Entre Carthage et Rome
Au IIIe siècle avant notre ère, la cavalerie numide faisait la force des armées carthaginoises
, et le contingent commandé par le métis Mutines faillit enlever la Sicile aux Romains . A
cette époque, le roi des Massyliens était Gala, voisin et allié de Carthage; le roi des
Massaesyliens, Syphax, s'était, au contraire, rapproché de Rome. Masinissa, fils de Gala, fut,
en 213, chargé de combattre Syphax, le vainquit et l'obligea à se réfugier chez les
Maurétaniens , l'empéchant d'exiler les Romains en Espagne. Lui-même (Massinissa, donc) y
passa avec ses cavaliers numides (212). On l'y retrouve en 209 et en 206 à la bataille de Silpia
où Scipion écrasa l'armée carthaginoise d'Hasdrubal, Giscon et Magon. Le prince numide
(Massinissa toujours) négocia alors avec le vainqueur, eut une entrevue personnelle avec Scipion
et s'engagea à lui prêter son concours pour une invasion en Afrique. Cette défection fut, dit-
on, motivée par un manque de parole d'Hasdrubal, qui avait promis à Masinissa la main de sa
fille, la belle Sophonisbe, et qui la donna à Syphax pour le gagner; mais il se pourrait que
cette rupture fût postérieure à l'entente secrète de Masinissa et de Scipion.

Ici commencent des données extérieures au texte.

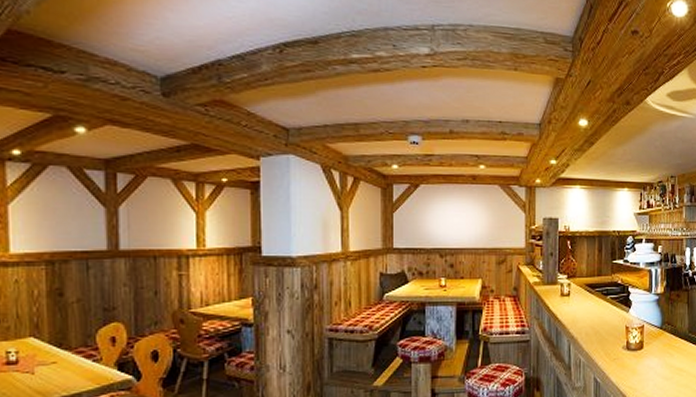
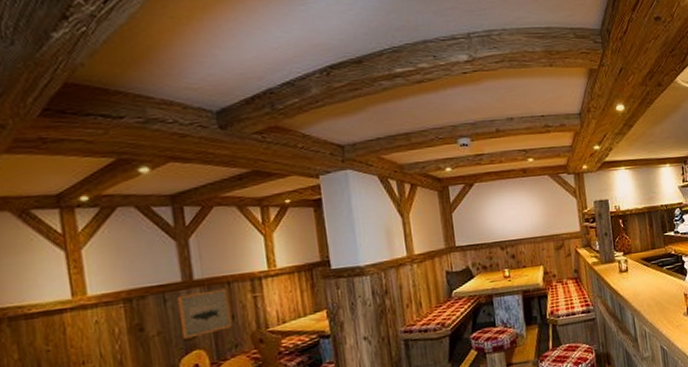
wall art: none [100,262,154,310] -> present [176,288,232,339]

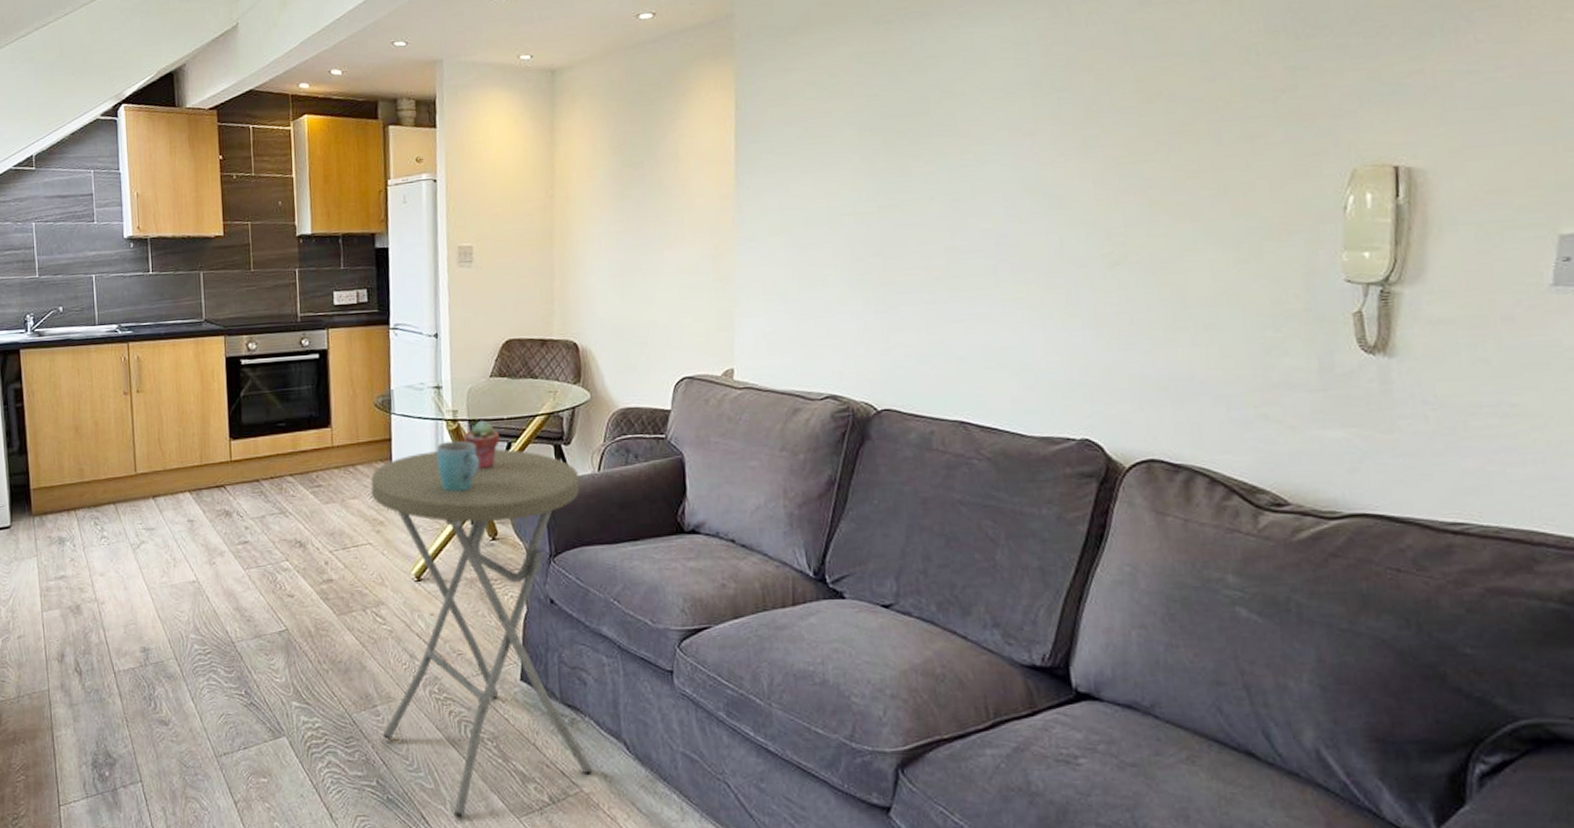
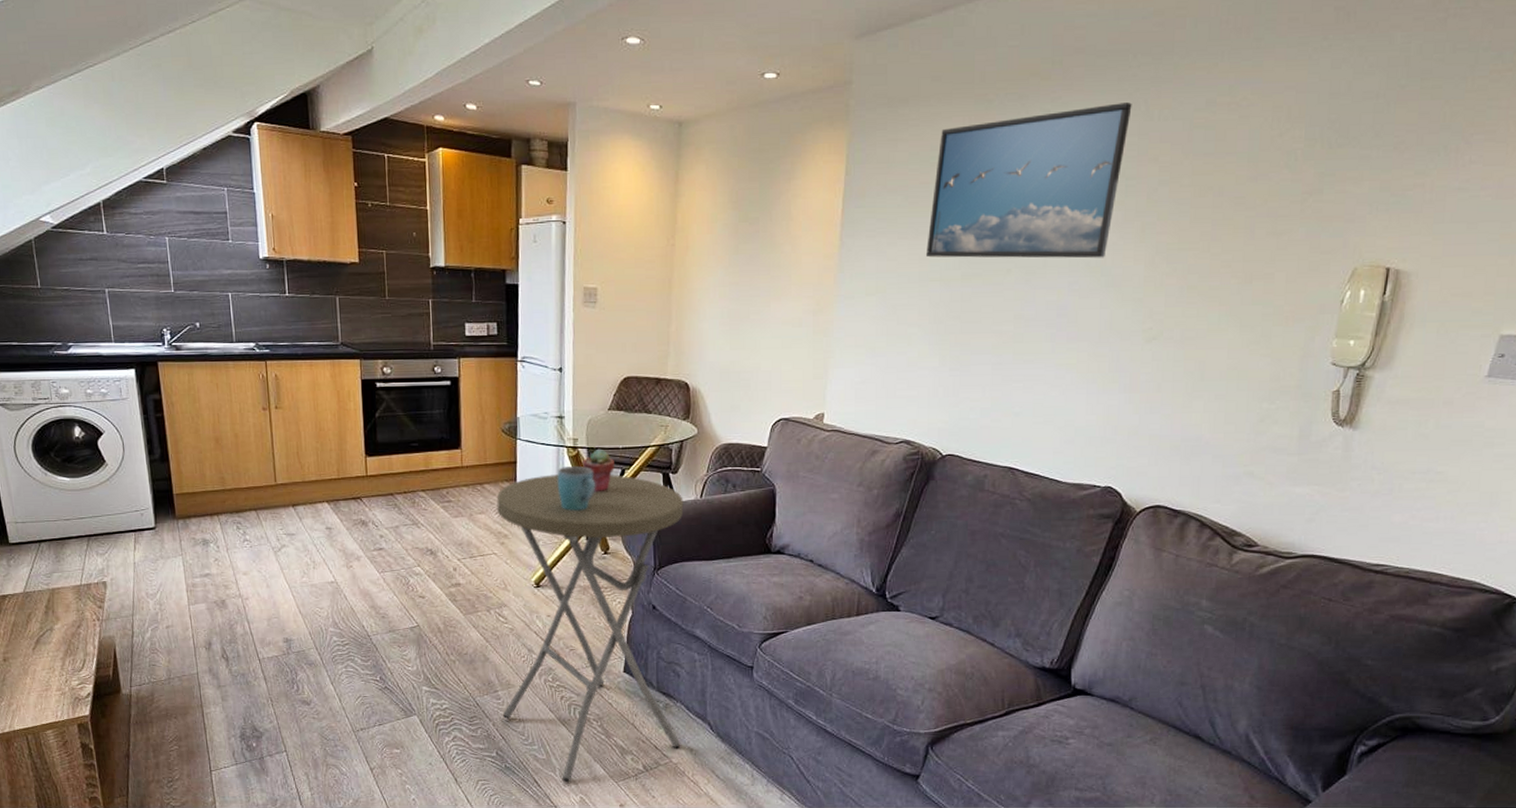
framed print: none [833,10,1053,191] -> present [925,102,1132,259]

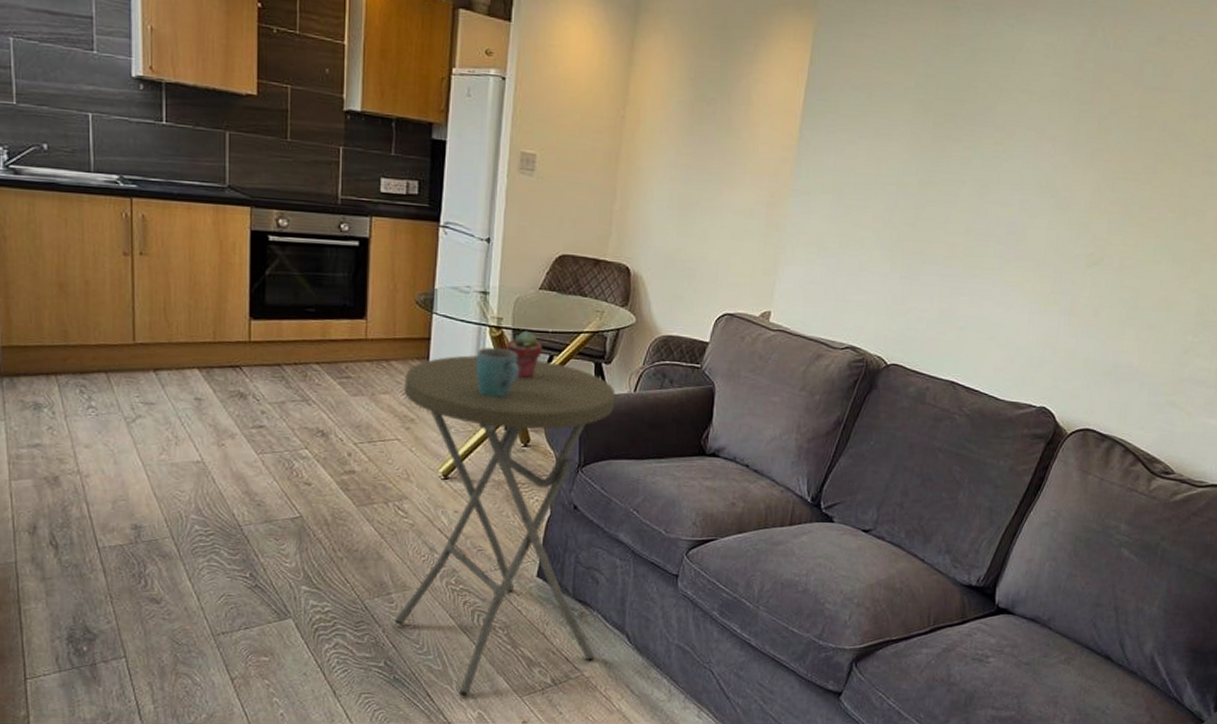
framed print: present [925,102,1132,259] -> none [884,27,1091,179]

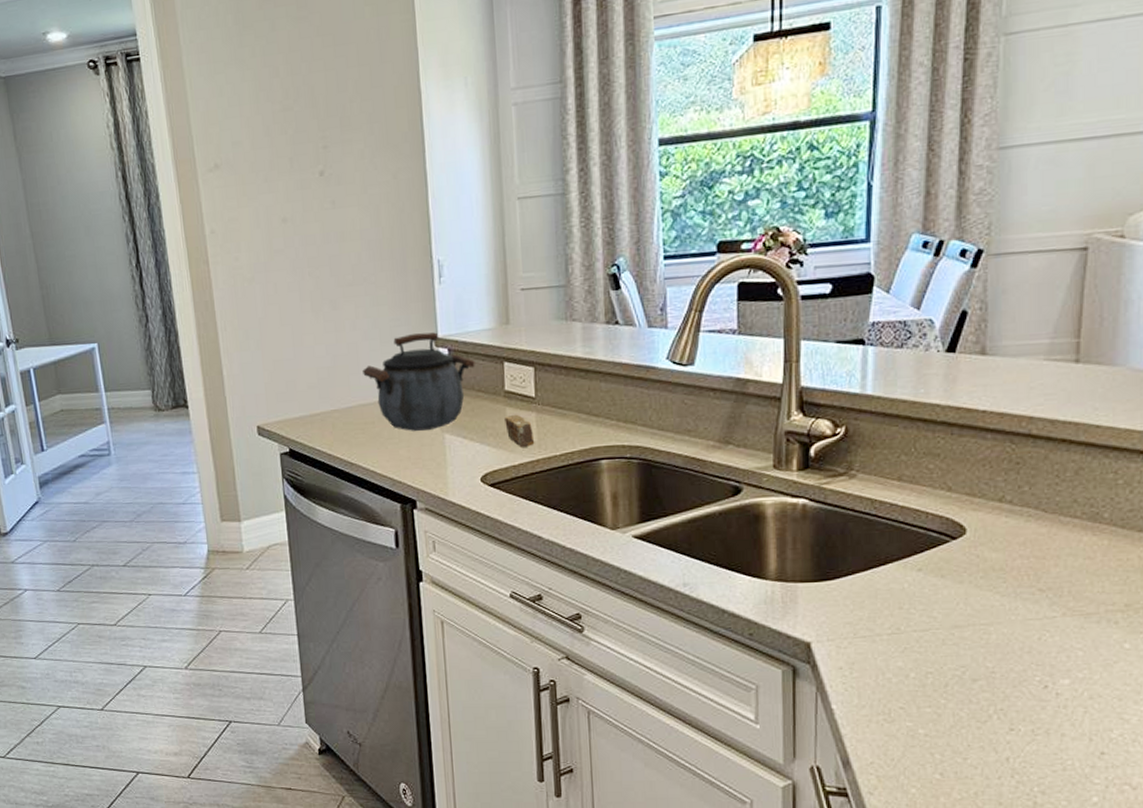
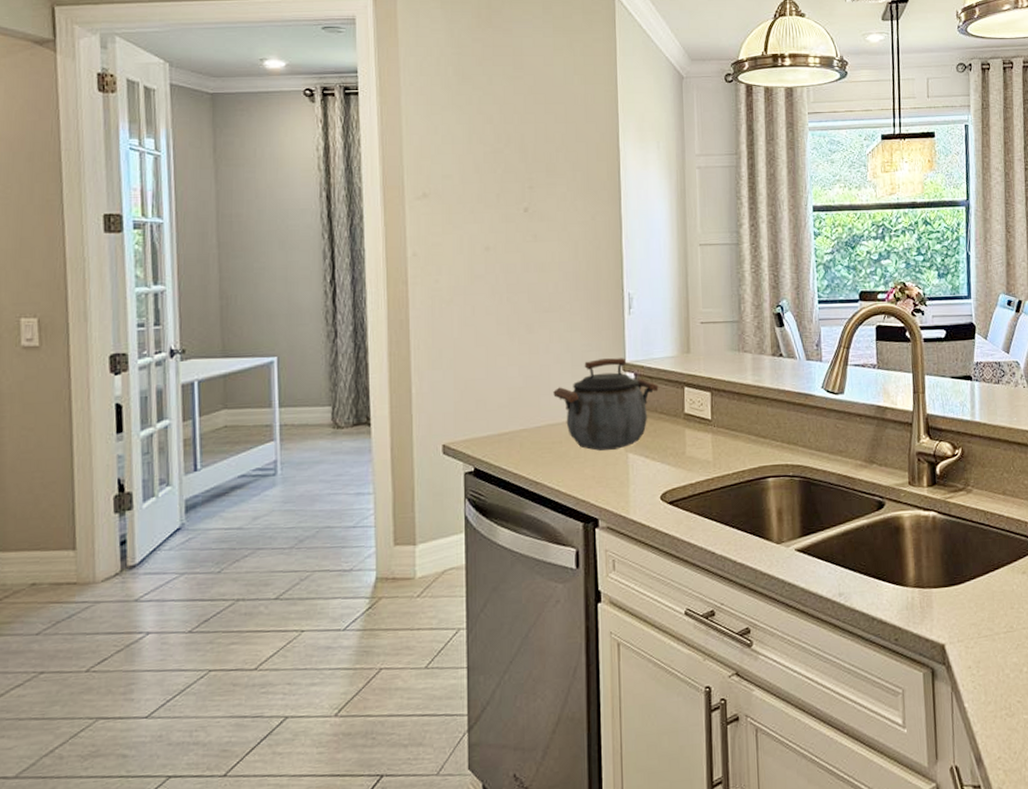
soap bar: present [505,414,535,448] -> none [684,435,710,467]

Sur ces entrefaites, son (le père de Massinissa) père (Gala, donc), étant mort, il avait eu pour
successeur, selon l'usage numide, le mâle aîné de la famille, son frère Oesalcès, oncle de
Masinissa, lequel mourut bientôt et fut remplacé par son fils, le faible Capusa, lequel fut
évincé au profit de son frère, le jeune Lacumacès, sous le nom duquel le pouvoir fut exercé
par un chef du nom de Mezetulus. Masinissa revendiqua la couronne, sollicita vainement
l'appui de Bocchar, roi de Maurétanie, et n'en vainquit pas moins ses concurrents. Mais à
peine était-il établi qu'il fut attaqué par Syphax et trois fois de suite complètement défait et
réduit à se cacher. Il errait sur la côte avec une bande de maraudeurs quand Scipion débarqua
(204). Il ne lui rendit pas moins de signalés services, embaucha des cavaliers numides, défit
Hannon, fils d'Hamilcar, et eut une grande part à la décisive attaque de nuit qui dispersa les
forces d'Hasdrubal et de Syphax.
Masinissa, intimement lié avec Scipion et Laelius, révéla des qualités militaires remarquables,
une énergie à toute épreuve, une fidélité qui ne se démentit jamais. Après une seconde défaite
de Syphax et Hasdrubal, il reconquit son royaume; un retour offensif de Syphax fut repoussé
et le roi fait prisonnier. Sa capitale, Cirta , fut prise avec ses trésors et sa femme, la belle
Sophonisbe. Celle-ci était toujours aimée de Masinissa; mais le général romain , redoutant
l'influence de la fille d'Hasdrubal, mit l'amoureux en demeure de choisir, et Masinissa invita
Sophonisbe à s'empoisonner. En récompense, il obtint les honneurs royaux. Hannibal, revenu
en Afrique, fit une tentative pour le ramener à lui, mais sans y parvenir. Masinissa assistait à
la bataille de Zama , avec 6000 fantassins et 4000 cavaliers, et commandait la cavalerie de
l'aile droite; après avoir mis en fuite les cavaliers numides, qui lui étaient opposés, il revint
prendre à revers l'infanterie d'Hannibal et eut part au choc qui décida de la victoire. A la paix,
il obtint non seulement la protection romaine et ses anciens États, mais encore la plus grande
partie de ceux de Syphax (201).
A partir de ce moment, le redoutable chef régna pendant cinquante années sur la Numidie.
Son objectif constant fut l'annexion des fertiles territoires carthaginois , en particulier de
l'Emporia (Tunisie centrale, Sahel de Sfax-Sousse). Les querelles étaient portées à Rome
dont les Carthaginois invoquaient l'autorité pour faire observer le traité, mais qui favorisait en
sous main les agressions numides. Masinissa fournissait des auxiliaires commandés par son
fils Misagènes, des cavaliers, des éléphants, du blé pour les guerres de Macédoine et d'Asie.